Filter the entries and keep only the lines where the string "shown" appears.

=======

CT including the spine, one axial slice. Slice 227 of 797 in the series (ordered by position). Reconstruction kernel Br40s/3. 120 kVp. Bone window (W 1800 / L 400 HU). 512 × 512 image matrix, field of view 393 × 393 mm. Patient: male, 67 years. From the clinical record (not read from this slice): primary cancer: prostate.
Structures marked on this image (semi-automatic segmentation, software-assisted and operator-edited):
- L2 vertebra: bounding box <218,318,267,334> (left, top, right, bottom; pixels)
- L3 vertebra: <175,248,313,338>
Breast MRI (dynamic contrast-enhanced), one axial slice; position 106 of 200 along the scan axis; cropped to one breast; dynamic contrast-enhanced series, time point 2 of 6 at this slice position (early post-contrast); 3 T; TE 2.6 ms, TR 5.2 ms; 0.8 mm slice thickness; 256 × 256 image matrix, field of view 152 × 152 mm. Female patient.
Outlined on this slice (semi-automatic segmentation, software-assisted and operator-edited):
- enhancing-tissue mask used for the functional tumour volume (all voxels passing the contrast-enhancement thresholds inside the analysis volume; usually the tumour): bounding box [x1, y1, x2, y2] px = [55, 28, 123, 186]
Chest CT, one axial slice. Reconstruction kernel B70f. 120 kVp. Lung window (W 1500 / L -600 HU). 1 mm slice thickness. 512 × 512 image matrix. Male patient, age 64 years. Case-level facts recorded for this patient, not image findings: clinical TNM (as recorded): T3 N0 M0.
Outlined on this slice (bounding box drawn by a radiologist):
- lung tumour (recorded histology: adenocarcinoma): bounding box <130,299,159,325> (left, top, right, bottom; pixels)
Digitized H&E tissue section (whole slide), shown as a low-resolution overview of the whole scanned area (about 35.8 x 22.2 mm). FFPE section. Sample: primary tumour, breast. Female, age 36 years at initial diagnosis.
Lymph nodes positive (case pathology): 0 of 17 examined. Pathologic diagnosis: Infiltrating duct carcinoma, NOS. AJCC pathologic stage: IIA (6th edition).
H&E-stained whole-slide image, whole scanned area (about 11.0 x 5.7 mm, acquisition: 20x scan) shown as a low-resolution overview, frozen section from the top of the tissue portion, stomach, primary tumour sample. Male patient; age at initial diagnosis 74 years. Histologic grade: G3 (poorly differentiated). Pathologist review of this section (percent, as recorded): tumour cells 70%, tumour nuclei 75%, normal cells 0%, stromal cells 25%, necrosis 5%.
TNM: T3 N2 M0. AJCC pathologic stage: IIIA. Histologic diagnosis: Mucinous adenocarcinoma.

=======

_ANSWER SPACE_.
Digitized H&E tissue section (whole slide), shown as a low-resolution overview of the whole scanned area (about 35.8 x 22.2 mm). FFPE section. Sample: primary tumour, breast. Female, age 36 years at initial diagnosis.
H&E-stained whole-slide image, whole scanned area (about 11.0 x 5.7 mm, acquisition: 20x scan) shown as a low-resolution overview, frozen section from the top of the tissue portion, stomach, primary tumour sample. Male patient; age at initial diagnosis 74 years. Histologic grade: G3 (poorly differentiated). Pathologist review of this section (percent, as recorded): tumour cells 70%, tumour nuclei 75%, normal cells 0%, stromal cells 25%, necrosis 5%.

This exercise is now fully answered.